Write out the records word for word, with no pictures.

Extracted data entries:
- - -

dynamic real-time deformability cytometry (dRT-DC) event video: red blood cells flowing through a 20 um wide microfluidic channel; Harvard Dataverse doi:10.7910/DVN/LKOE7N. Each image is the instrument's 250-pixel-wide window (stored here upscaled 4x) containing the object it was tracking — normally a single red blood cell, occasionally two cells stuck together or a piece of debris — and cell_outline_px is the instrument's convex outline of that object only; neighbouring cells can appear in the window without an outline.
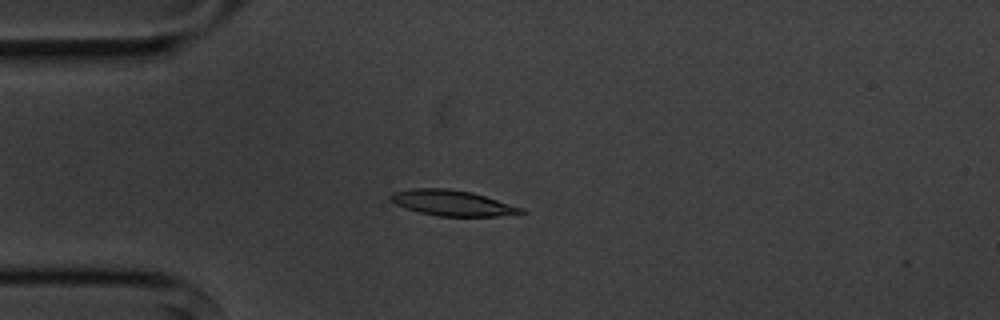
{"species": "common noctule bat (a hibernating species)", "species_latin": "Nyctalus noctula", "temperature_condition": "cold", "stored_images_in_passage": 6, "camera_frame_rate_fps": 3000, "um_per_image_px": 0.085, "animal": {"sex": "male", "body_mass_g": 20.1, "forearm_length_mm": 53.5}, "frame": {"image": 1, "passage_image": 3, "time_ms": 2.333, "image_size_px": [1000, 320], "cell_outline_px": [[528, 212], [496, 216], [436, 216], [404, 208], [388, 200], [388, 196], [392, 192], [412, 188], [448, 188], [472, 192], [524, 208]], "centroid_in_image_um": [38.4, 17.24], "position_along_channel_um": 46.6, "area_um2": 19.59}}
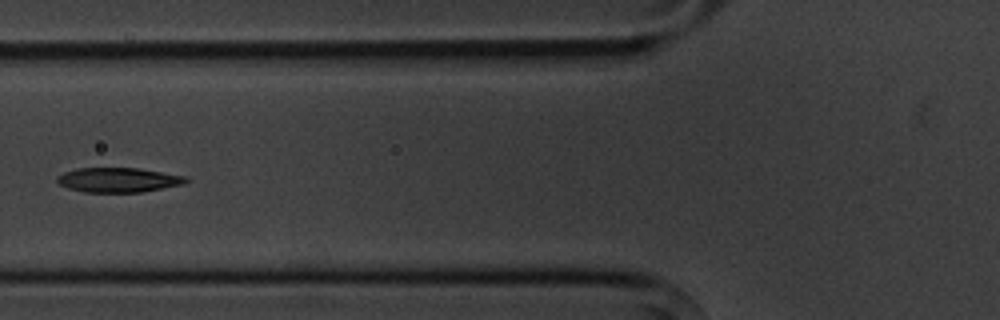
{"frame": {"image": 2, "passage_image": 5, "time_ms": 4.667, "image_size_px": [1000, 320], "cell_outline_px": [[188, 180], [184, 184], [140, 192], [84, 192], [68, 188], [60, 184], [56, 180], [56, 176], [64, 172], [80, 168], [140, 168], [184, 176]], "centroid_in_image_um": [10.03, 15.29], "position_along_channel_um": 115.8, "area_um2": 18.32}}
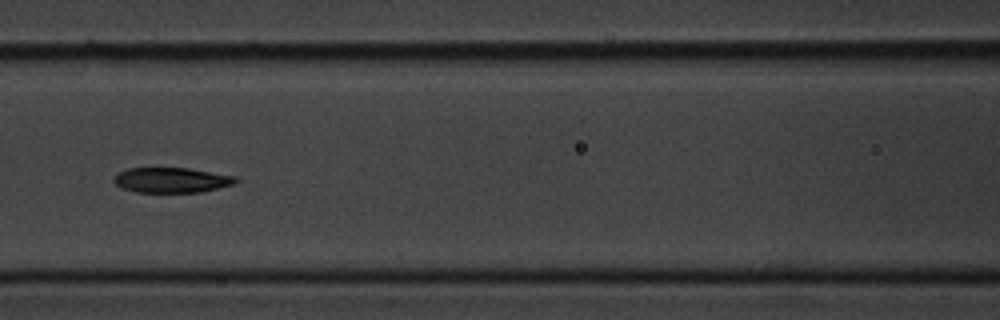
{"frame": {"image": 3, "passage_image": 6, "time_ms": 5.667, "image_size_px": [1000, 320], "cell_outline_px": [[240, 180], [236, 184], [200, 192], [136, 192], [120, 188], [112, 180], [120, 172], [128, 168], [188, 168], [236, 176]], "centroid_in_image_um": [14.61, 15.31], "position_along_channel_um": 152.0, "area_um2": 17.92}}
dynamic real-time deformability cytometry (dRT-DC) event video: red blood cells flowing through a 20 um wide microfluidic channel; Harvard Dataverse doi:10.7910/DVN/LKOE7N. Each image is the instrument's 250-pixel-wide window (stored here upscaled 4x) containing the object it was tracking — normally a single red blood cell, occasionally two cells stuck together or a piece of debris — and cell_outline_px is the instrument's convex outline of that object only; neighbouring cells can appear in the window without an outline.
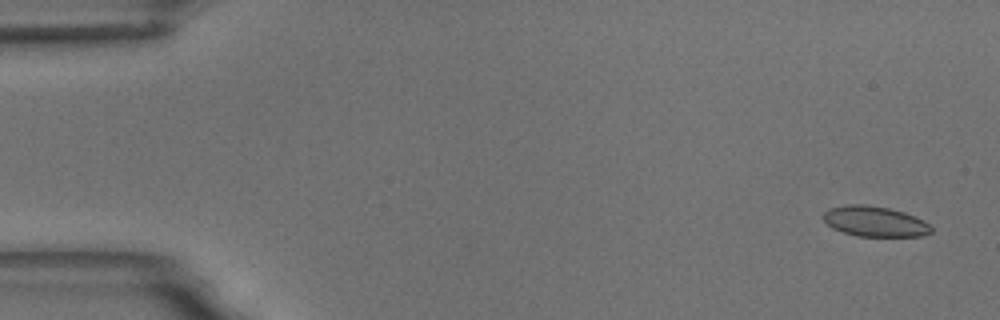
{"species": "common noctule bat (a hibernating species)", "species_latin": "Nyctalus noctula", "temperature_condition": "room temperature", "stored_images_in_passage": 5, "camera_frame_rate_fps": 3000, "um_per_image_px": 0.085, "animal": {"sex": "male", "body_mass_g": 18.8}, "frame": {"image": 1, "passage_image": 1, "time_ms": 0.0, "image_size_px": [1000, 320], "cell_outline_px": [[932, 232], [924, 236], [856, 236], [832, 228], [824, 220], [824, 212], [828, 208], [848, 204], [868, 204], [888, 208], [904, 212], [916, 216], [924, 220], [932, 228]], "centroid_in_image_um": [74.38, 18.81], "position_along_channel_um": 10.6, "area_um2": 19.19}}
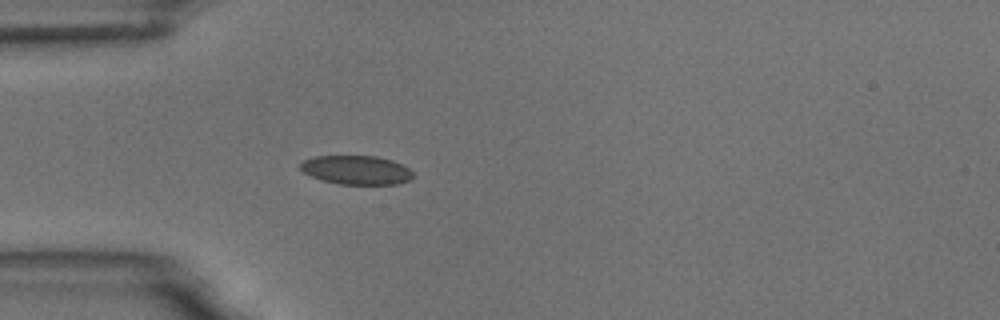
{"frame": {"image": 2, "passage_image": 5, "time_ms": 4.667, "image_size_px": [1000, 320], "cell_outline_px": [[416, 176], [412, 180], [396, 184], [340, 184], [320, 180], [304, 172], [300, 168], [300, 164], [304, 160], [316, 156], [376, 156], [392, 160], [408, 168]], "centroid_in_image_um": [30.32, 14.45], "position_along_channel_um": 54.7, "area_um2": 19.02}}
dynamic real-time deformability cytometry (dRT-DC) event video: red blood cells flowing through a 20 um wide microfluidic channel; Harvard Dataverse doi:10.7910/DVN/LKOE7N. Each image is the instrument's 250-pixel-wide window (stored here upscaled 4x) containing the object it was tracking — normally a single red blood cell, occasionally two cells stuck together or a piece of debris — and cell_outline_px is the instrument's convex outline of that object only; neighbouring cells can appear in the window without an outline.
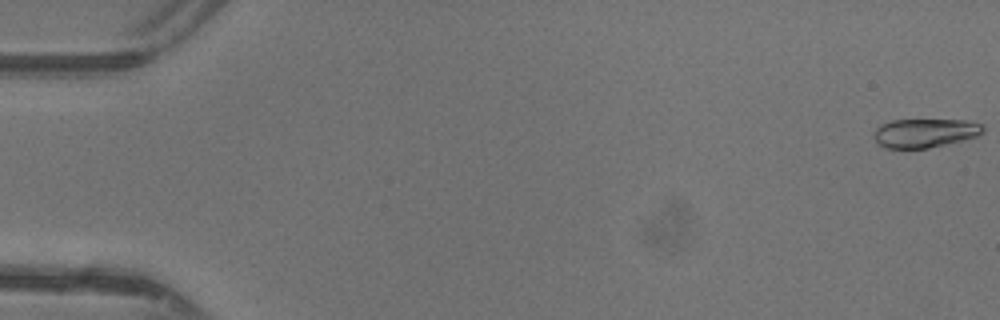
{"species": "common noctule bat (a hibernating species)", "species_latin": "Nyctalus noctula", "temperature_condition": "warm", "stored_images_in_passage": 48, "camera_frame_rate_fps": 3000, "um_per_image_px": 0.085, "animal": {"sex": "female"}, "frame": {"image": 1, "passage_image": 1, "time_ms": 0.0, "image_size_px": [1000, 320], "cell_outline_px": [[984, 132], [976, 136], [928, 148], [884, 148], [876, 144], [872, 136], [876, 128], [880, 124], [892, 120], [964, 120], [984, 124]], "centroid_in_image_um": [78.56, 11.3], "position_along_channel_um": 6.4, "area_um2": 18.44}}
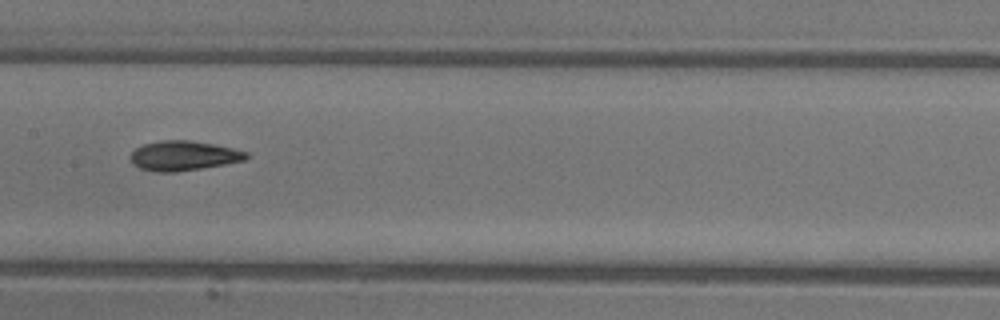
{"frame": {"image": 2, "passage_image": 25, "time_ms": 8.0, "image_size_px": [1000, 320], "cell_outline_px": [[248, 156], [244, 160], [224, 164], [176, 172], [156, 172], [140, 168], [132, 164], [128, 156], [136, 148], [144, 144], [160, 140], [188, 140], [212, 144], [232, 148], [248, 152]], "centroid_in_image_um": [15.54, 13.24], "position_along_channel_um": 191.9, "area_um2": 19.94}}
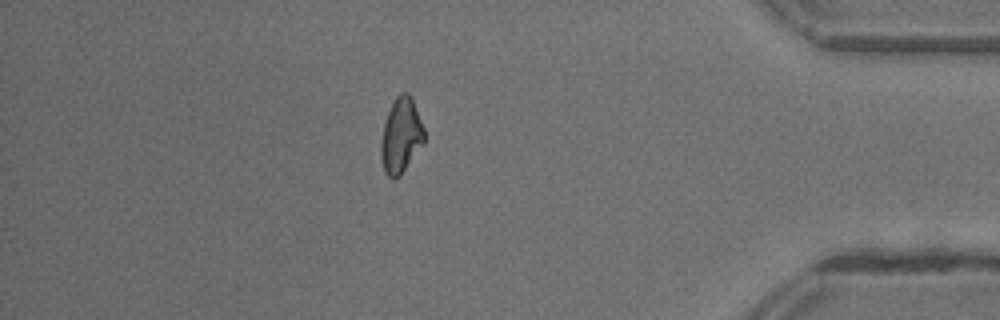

- - -

Expected answer:
dynamic real-time deformability cytometry (dRT-DC) event video: red blood cells flowing through a 20 um wide microfluidic channel; Harvard Dataverse doi:10.7910/DVN/LKOE7N. Each image is the instrument's 250-pixel-wide window (stored here upscaled 4x) containing the object it was tracking — normally a single red blood cell, occasionally two cells stuck together or a piece of debris — and cell_outline_px is the instrument's convex outline of that object only; neighbouring cells can appear in the window without an outline.
{"species": "common noctule bat (a hibernating species)", "species_latin": "Nyctalus noctula", "temperature_condition": "cold", "stored_images_in_passage": 6, "camera_frame_rate_fps": 3000, "um_per_image_px": 0.085, "animal": {"sex": "male", "body_mass_g": 20.1, "forearm_length_mm": 53.5}, "frame": {"image": 1, "passage_image": 3, "time_ms": 2.333, "image_size_px": [1000, 320], "cell_outline_px": [[528, 212], [496, 216], [436, 216], [404, 208], [388, 200], [388, 196], [392, 192], [412, 188], [448, 188], [472, 192], [524, 208]], "centroid_in_image_um": [38.4, 17.24], "position_along_channel_um": 46.6, "area_um2": 19.59}}
{"frame": {"image": 2, "passage_image": 5, "time_ms": 4.667, "image_size_px": [1000, 320], "cell_outline_px": [[188, 180], [184, 184], [140, 192], [84, 192], [68, 188], [60, 184], [56, 180], [56, 176], [64, 172], [80, 168], [140, 168], [184, 176]], "centroid_in_image_um": [10.03, 15.29], "position_along_channel_um": 115.8, "area_um2": 18.32}}
{"frame": {"image": 3, "passage_image": 6, "time_ms": 5.667, "image_size_px": [1000, 320], "cell_outline_px": [[240, 180], [236, 184], [200, 192], [136, 192], [120, 188], [112, 180], [120, 172], [128, 168], [188, 168], [236, 176]], "centroid_in_image_um": [14.61, 15.31], "position_along_channel_um": 152.0, "area_um2": 17.92}}
dynamic real-time deformability cytometry (dRT-DC) event video: red blood cells flowing through a 20 um wide microfluidic channel; Harvard Dataverse doi:10.7910/DVN/LKOE7N. Each image is the instrument's 250-pixel-wide window (stored here upscaled 4x) containing the object it was tracking — normally a single red blood cell, occasionally two cells stuck together or a piece of debris — and cell_outline_px is the instrument's convex outline of that object only; neighbouring cells can appear in the window without an outline.
{"species": "common noctule bat (a hibernating species)", "species_latin": "Nyctalus noctula", "temperature_condition": "room temperature", "stored_images_in_passage": 5, "camera_frame_rate_fps": 3000, "um_per_image_px": 0.085, "animal": {"sex": "male", "body_mass_g": 18.8}, "frame": {"image": 1, "passage_image": 1, "time_ms": 0.0, "image_size_px": [1000, 320], "cell_outline_px": [[932, 232], [924, 236], [856, 236], [832, 228], [824, 220], [824, 212], [828, 208], [848, 204], [868, 204], [888, 208], [904, 212], [916, 216], [924, 220], [932, 228]], "centroid_in_image_um": [74.38, 18.81], "position_along_channel_um": 10.6, "area_um2": 19.19}}
{"frame": {"image": 2, "passage_image": 5, "time_ms": 4.667, "image_size_px": [1000, 320], "cell_outline_px": [[416, 176], [412, 180], [396, 184], [340, 184], [320, 180], [304, 172], [300, 168], [300, 164], [304, 160], [316, 156], [376, 156], [392, 160], [408, 168]], "centroid_in_image_um": [30.32, 14.45], "position_along_channel_um": 54.7, "area_um2": 19.02}}
dynamic real-time deformability cytometry (dRT-DC) event video: red blood cells flowing through a 20 um wide microfluidic channel; Harvard Dataverse doi:10.7910/DVN/LKOE7N. Each image is the instrument's 250-pixel-wide window (stored here upscaled 4x) containing the object it was tracking — normally a single red blood cell, occasionally two cells stuck together or a piece of debris — and cell_outline_px is the instrument's convex outline of that object only; neighbouring cells can appear in the window without an outline.
{"species": "common noctule bat (a hibernating species)", "species_latin": "Nyctalus noctula", "temperature_condition": "warm", "stored_images_in_passage": 48, "camera_frame_rate_fps": 3000, "um_per_image_px": 0.085, "animal": {"sex": "female"}, "frame": {"image": 1, "passage_image": 1, "time_ms": 0.0, "image_size_px": [1000, 320], "cell_outline_px": [[984, 132], [976, 136], [928, 148], [884, 148], [876, 144], [872, 136], [876, 128], [880, 124], [892, 120], [964, 120], [984, 124]], "centroid_in_image_um": [78.56, 11.3], "position_along_channel_um": 6.4, "area_um2": 18.44}}
{"frame": {"image": 2, "passage_image": 25, "time_ms": 8.0, "image_size_px": [1000, 320], "cell_outline_px": [[248, 156], [244, 160], [224, 164], [176, 172], [156, 172], [140, 168], [132, 164], [128, 156], [136, 148], [144, 144], [160, 140], [188, 140], [212, 144], [232, 148], [248, 152]], "centroid_in_image_um": [15.54, 13.24], "position_along_channel_um": 191.9, "area_um2": 19.94}}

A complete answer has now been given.